As an example, take the new TidBITS home page, which regenerates every hour. Each time the page regenerates, it gets a new, automatically assembled graphic. The new graphic has one of several slogans and a callout to an especially interesting article (or group of articles) that you might want to read. The graphic uses a client-side image map, so new HTML must be created for each new version of the page. Although Geoff Duncan did the work in AppleScript and HyperCard, Frontier could also do the job.

As another example, consider this note from Pam McAllister <[email protected]>:

I started using Frontier a few months ago. It took several days to learn the system and import my sites, but now I can handle updates and additions in a fraction of the time it took before. I’ve added many features, such as indexes of parts of the site, that I would never have time to do manually. I also wrote a Frontier script that puts all the pages into a FileMaker database, which is then searchable on the Web site (using Lasso). Even as a novice scripter, that project took only a few hours. [Check out the SoundWeb site for an example of what Pam has been working on.]



Complexity — Learning Frontier reminded me of the Far Side cartoon where a student asks to be excused from class, saying that his "brain is full." My ascent up the learning curve was facilitated by an online tutorial created by Matt Neuburg.


(Matt is currently under contract with O’Reilly Associates to write the first book about Frontier. The book should come out in tandem with the upcoming release of Frontier 5.)

Is It for You? To summarize, Frontier’s structure makes it easy to organize HTML pages created in other programs (or in Frontier, though the tools are limited). Once your site lives in Frontier – if you set things up correctly – it’s easy to move pages or other resources within the database and to change elements that appear on multiple pages. It’s also possible to create Next and Previous links throughout a collection of pages that will be navigated serially. Sites can be rendered to a local folder or via FTP to a remote site. You can render by page, by table, or by what’s changed since you last rendered. Frontier is a natural at page rendering that requires automation, especially if multiple applications must work together.
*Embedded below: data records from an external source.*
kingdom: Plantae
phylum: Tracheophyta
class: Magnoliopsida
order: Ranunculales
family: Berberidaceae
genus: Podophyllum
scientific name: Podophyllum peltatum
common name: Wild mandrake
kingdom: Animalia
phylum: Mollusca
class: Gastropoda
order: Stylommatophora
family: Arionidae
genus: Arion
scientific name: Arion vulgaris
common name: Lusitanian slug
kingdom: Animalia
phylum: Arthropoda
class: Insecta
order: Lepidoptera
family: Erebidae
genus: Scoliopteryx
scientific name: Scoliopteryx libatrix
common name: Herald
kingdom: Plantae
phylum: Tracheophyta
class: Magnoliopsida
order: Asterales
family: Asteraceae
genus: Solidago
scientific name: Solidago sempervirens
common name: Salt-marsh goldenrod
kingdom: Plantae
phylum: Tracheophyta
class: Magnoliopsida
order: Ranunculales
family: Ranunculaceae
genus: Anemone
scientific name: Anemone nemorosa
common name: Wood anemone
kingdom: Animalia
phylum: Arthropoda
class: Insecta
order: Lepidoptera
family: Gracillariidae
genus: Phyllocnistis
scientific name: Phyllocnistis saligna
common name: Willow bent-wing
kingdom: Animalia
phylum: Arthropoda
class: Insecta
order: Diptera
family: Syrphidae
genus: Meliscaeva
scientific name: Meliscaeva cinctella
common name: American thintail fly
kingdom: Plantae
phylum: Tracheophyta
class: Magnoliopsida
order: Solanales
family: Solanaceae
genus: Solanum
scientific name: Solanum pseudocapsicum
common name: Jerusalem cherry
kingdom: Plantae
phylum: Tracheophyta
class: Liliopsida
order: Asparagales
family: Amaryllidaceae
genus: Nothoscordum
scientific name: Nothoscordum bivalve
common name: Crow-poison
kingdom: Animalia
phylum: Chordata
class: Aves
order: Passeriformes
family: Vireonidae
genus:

Frontier is pleasant enough to work in, but whether it’s worth the time investment to learn depends on the nature of the site. About halfway through my research for this article, I thought Frontier’s seemingly boggling array of tables needed an nice user interface badly. A day later, though, it seems accessible and useful. However, if I hadn’t already had a good understanding of hierarchies, HTML, macros, and general scripting terms, I would have given up. Further, it’s difficult to remember how to use Frontier for running a Web site because the commands aren’t obvious on the menus and in the dialog boxes.

You can import a existing site into Frontier, but you must recreate a lot of work by hand to take advantage of Frontier features. Frontier also lacks a few features that you might require. There’s no visual view that shows how pages and resources relate to one another, using a spider’s web or organizational chart analogy. There’s no tracking mechanism for noting which pages are done or who’s working on them. Creating unbreakable relative links in Frontier requires working with macros, whereas in other programs, you just drag a picture representing the link destination to the link source. Frontier also lacks a site-wide Find-and-Replace command and spelling checker, as well as a link checker and an HTML checker/validator, though I’m confident that knowledgeable Frontier users can work around those limitations by integrating Frontier with other applications.